* _Work order_
Of the entries below, repeat exactly only those lines from the one containing "# Rotate the" through the last line, with pictures omitted.

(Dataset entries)
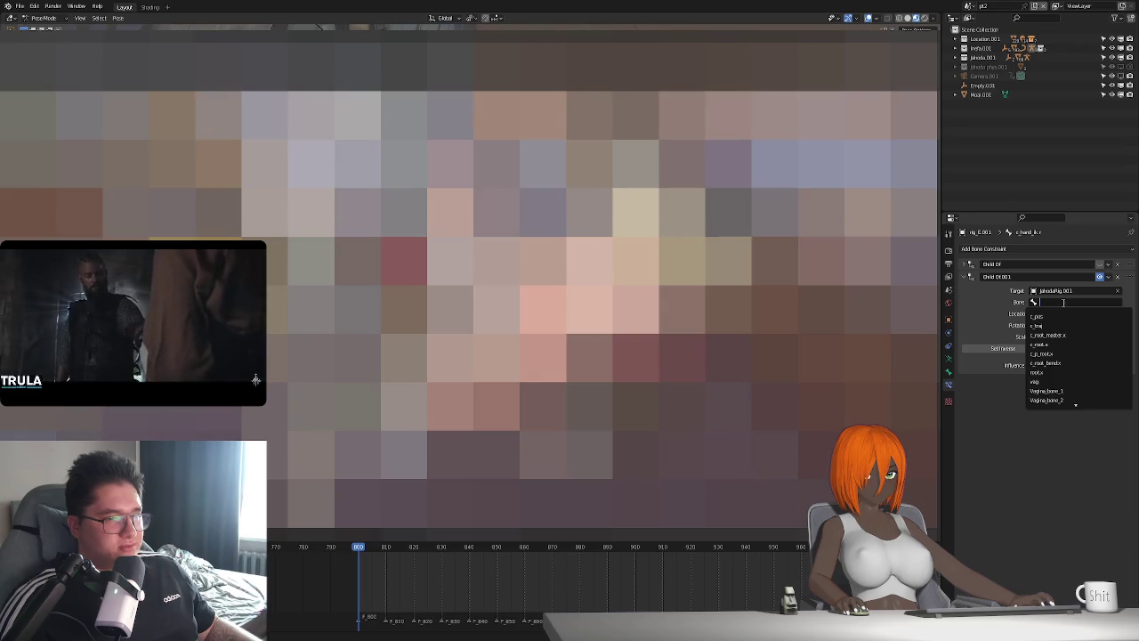
pyautogui.write('th')
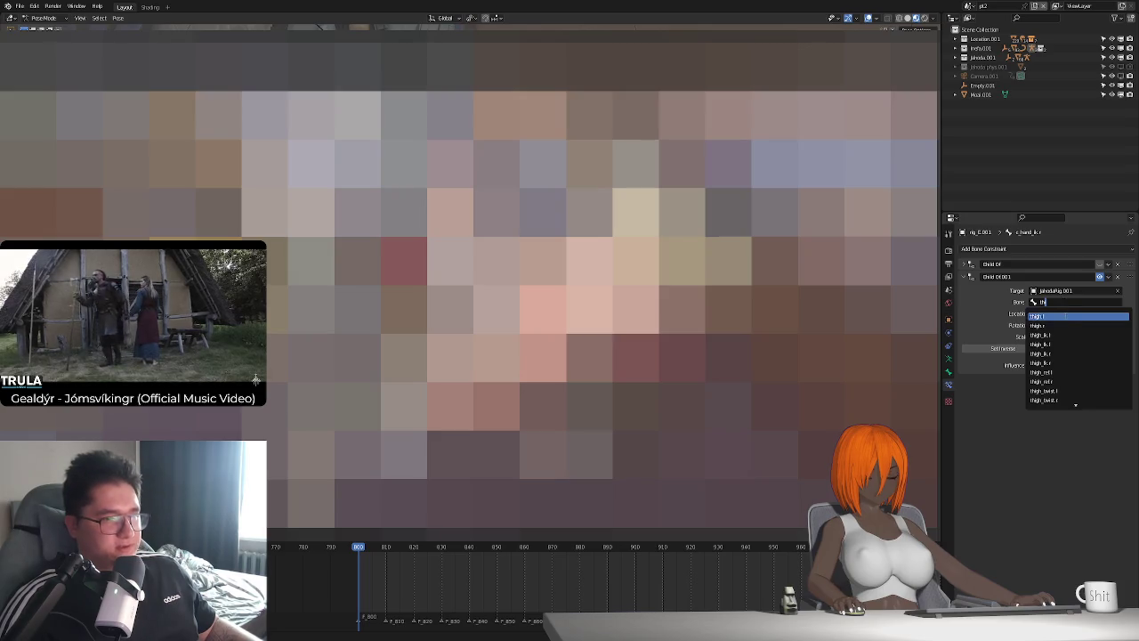
pyautogui.click(1064, 317)
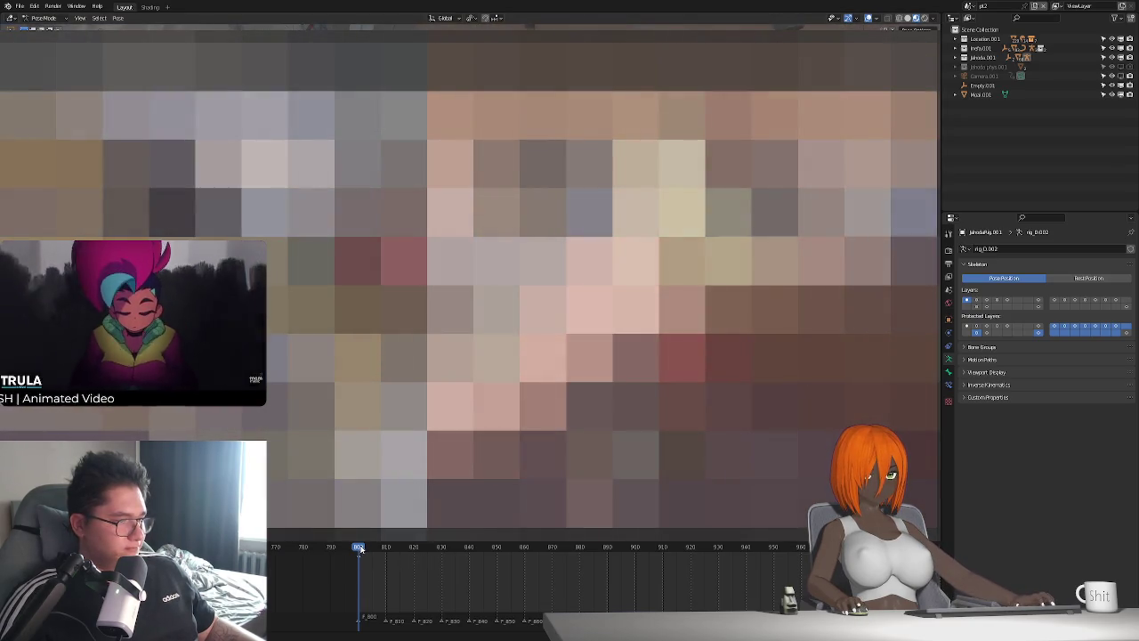
# Rotate the bone twice around X near frame 810, auto-keying the pose
pyautogui.moveTo(367, 548); pyautogui.dragTo(360, 548)
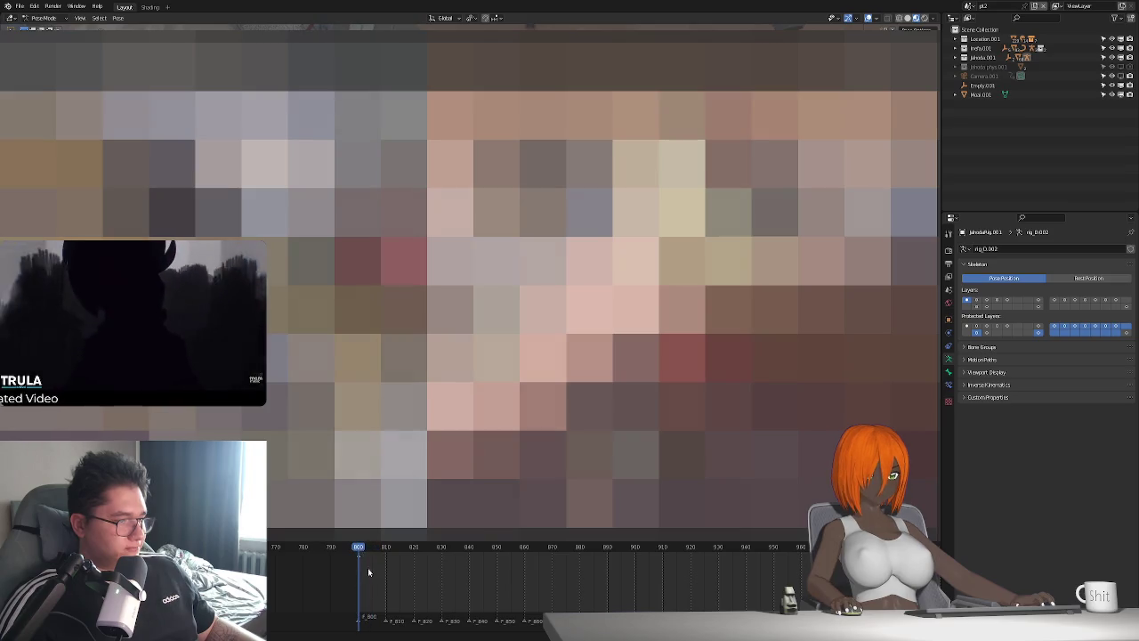
pyautogui.scroll(3, 432, 561)
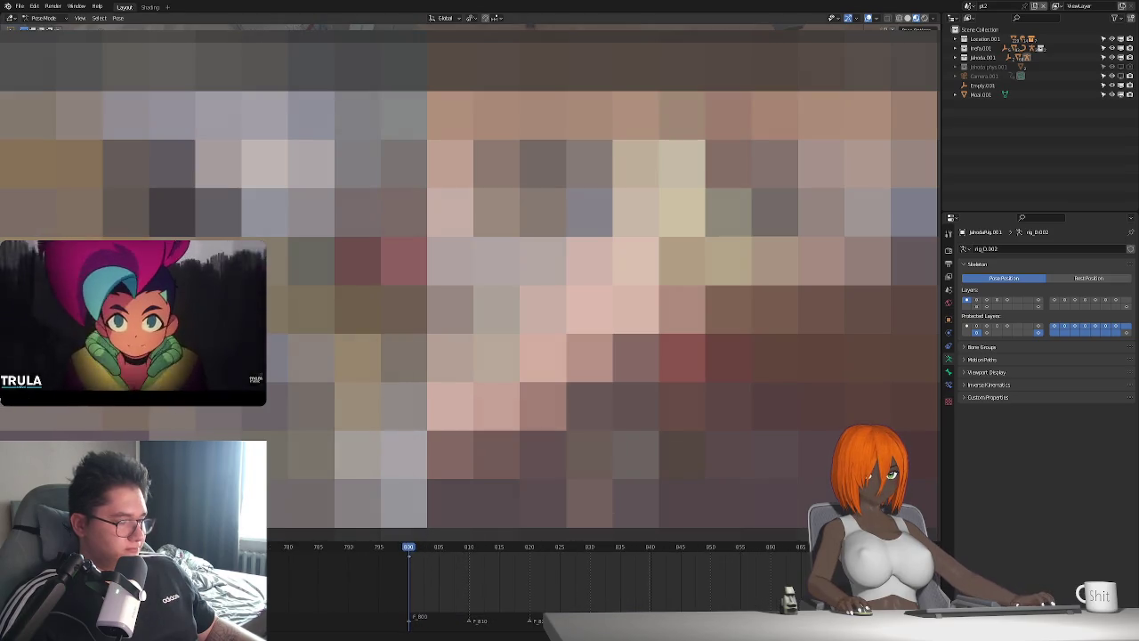
pyautogui.moveTo(414, 552); pyautogui.dragTo(512, 561)
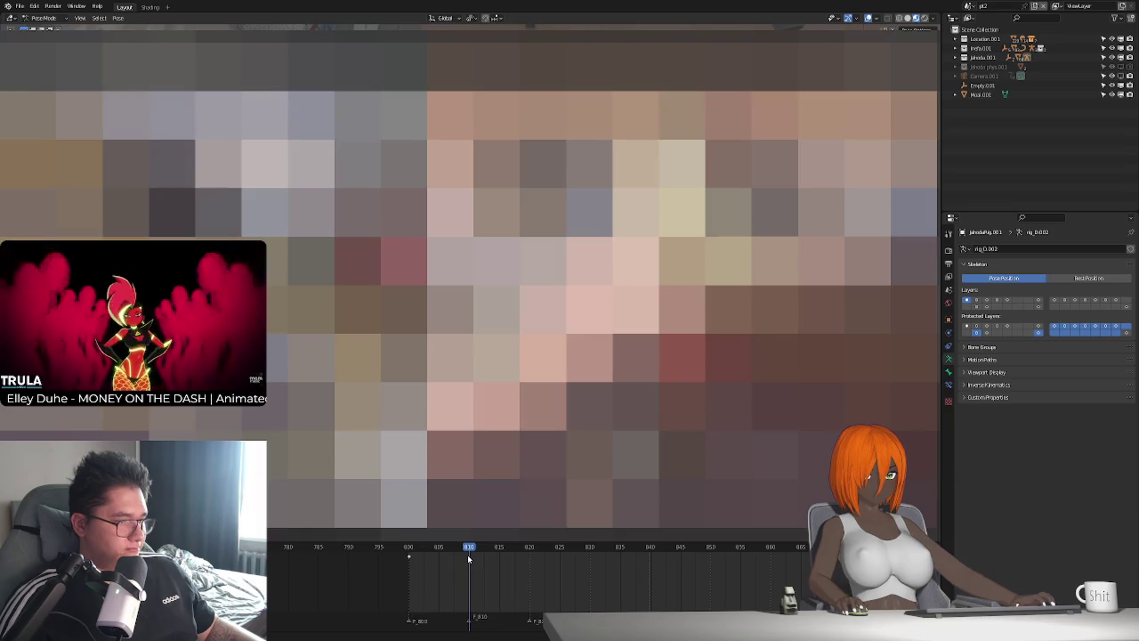
pyautogui.click(408, 549)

* _Task answer_
# Rotate the bone twice around X near frame 810, auto-keying the pose
pyautogui.moveTo(367, 548); pyautogui.dragTo(360, 548)
pyautogui.scroll(3, 432, 561)
pyautogui.moveTo(414, 552); pyautogui.dragTo(512, 561)
pyautogui.click(408, 549)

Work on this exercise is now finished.